EXERCISE DETAILS
Every line of the records below from the line with "non-Hodgkin's type, Low" up to and including the line with "image of high-grade" must be reproduced exactly, and no line outside that range.

RECORDS FOR THE TASK
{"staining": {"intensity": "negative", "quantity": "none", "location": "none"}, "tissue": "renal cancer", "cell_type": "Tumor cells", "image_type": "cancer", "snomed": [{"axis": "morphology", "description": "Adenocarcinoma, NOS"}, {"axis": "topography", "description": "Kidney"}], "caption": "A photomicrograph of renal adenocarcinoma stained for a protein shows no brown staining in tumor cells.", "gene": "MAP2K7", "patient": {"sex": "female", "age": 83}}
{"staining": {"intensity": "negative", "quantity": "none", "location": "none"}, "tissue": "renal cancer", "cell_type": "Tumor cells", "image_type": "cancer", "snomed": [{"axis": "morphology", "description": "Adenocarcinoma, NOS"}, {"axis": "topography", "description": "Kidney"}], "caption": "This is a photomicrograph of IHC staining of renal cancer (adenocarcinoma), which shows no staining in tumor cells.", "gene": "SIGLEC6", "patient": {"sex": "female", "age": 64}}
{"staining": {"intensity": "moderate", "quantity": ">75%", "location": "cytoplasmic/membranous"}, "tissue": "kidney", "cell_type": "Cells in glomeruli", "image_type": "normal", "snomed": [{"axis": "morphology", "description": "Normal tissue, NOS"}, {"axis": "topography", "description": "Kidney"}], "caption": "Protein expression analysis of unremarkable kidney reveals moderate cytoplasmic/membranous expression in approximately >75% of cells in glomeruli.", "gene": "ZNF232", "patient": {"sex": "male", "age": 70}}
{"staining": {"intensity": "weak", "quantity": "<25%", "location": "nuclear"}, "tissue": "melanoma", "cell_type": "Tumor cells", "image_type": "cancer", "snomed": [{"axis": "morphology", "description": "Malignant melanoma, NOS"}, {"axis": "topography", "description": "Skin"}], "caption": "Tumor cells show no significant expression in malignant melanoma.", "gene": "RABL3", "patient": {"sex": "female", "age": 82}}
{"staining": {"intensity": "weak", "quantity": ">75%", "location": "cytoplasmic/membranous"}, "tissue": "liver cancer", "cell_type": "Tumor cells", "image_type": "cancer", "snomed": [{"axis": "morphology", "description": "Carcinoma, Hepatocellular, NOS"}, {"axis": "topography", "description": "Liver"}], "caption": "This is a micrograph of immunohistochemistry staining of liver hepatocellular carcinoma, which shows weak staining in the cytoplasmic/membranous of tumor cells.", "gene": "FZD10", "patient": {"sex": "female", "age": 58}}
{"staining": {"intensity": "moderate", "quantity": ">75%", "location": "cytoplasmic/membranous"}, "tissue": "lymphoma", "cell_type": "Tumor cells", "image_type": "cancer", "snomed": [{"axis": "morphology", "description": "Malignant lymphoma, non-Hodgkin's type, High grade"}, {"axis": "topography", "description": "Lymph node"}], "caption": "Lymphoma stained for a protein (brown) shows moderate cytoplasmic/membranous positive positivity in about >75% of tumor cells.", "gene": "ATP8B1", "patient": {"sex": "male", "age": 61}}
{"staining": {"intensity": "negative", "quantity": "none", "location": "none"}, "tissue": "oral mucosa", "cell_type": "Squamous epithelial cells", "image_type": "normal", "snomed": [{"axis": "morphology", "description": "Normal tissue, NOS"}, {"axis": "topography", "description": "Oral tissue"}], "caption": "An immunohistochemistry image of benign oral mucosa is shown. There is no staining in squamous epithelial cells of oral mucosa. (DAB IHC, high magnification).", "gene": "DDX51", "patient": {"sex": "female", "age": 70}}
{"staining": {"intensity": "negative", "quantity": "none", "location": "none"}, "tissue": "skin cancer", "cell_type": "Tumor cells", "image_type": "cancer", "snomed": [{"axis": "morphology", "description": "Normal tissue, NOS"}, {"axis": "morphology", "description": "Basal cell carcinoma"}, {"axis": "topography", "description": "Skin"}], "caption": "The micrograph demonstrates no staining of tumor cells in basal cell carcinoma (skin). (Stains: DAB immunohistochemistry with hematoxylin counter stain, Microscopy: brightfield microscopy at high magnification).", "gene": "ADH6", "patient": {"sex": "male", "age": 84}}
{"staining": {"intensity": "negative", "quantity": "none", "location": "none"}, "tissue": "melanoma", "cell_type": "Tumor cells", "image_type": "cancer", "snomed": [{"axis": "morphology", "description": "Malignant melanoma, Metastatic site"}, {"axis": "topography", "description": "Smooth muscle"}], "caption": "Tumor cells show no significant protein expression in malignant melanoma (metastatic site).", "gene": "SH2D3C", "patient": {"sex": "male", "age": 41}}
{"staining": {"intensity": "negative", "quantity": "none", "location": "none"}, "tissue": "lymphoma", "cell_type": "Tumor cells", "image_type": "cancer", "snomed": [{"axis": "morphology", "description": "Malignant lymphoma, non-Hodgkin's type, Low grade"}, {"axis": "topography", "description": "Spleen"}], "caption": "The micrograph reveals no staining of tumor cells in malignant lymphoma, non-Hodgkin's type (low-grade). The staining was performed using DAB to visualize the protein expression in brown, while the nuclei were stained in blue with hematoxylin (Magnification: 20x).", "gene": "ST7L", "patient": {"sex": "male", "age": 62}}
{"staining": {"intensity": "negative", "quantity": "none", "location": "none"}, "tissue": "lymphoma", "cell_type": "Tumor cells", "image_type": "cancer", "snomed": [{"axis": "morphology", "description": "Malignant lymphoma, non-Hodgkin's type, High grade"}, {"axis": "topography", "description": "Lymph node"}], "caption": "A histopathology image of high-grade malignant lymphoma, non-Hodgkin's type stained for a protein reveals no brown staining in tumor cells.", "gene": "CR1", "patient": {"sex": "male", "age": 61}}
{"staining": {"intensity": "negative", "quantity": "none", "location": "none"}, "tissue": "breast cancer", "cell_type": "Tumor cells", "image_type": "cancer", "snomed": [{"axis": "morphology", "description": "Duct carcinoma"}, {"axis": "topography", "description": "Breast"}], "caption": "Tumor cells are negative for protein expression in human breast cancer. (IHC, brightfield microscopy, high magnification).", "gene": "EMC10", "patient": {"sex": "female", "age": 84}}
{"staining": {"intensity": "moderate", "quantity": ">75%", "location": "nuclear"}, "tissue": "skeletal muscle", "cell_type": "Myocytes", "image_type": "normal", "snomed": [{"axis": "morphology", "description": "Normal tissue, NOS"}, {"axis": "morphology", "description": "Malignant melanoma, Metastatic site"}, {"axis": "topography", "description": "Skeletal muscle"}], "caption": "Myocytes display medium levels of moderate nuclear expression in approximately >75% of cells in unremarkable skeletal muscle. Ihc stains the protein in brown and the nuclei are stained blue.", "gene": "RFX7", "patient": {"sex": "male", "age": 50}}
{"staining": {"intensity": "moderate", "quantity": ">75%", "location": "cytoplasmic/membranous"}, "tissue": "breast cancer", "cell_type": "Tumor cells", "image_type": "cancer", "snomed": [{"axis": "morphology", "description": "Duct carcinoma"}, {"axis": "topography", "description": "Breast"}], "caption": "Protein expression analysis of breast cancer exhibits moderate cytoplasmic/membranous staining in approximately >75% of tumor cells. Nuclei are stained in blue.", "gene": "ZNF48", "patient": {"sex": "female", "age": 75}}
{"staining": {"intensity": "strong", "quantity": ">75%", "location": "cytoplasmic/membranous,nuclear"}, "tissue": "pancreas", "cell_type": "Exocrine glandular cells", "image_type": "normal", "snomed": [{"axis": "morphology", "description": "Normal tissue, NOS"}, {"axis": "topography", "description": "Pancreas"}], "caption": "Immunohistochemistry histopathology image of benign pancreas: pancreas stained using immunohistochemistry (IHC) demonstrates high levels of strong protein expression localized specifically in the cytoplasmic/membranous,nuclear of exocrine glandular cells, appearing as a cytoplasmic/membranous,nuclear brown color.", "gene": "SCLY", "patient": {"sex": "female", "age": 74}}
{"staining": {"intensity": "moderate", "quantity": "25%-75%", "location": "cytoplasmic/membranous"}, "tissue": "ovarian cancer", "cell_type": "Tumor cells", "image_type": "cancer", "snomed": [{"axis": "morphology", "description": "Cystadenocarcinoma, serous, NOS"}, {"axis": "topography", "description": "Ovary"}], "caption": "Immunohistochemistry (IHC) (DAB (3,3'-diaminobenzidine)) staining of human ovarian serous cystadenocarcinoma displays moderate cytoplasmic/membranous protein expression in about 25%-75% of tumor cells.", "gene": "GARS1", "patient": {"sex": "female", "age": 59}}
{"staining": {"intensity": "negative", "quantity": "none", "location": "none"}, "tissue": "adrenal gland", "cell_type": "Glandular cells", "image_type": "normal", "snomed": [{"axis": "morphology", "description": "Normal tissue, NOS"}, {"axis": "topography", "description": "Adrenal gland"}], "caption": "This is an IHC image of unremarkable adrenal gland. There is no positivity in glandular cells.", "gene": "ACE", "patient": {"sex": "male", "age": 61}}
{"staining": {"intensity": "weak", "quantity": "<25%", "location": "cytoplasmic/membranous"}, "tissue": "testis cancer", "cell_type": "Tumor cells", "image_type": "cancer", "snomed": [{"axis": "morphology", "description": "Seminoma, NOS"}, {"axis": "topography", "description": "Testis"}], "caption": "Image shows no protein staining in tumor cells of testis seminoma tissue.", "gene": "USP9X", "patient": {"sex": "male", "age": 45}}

SOLUTION TO THE EXERCISE
{"staining": {"intensity": "negative", "quantity": "none", "location": "none"}, "tissue": "lymphoma", "cell_type": "Tumor cells", "image_type": "cancer", "snomed": [{"axis": "morphology", "description": "Malignant lymphoma, non-Hodgkin's type, Low grade"}, {"axis": "topography", "description": "Spleen"}], "caption": "The micrograph reveals no staining of tumor cells in malignant lymphoma, non-Hodgkin's type (low-grade). The staining was performed using DAB to visualize the protein expression in brown, while the nuclei were stained in blue with hematoxylin (Magnification: 20x).", "gene": "ST7L", "patient": {"sex": "male", "age": 62}}
{"staining": {"intensity": "negative", "quantity": "none", "location": "none"}, "tissue": "lymphoma", "cell_type": "Tumor cells", "image_type": "cancer", "snomed": [{"axis": "morphology", "description": "Malignant lymphoma, non-Hodgkin's type, High grade"}, {"axis": "topography", "description": "Lymph node"}], "caption": "A histopathology image of high-grade malignant lymphoma, non-Hodgkin's type stained for a protein reveals no brown staining in tumor cells.", "gene": "CR1", "patient": {"sex": "male", "age": 61}}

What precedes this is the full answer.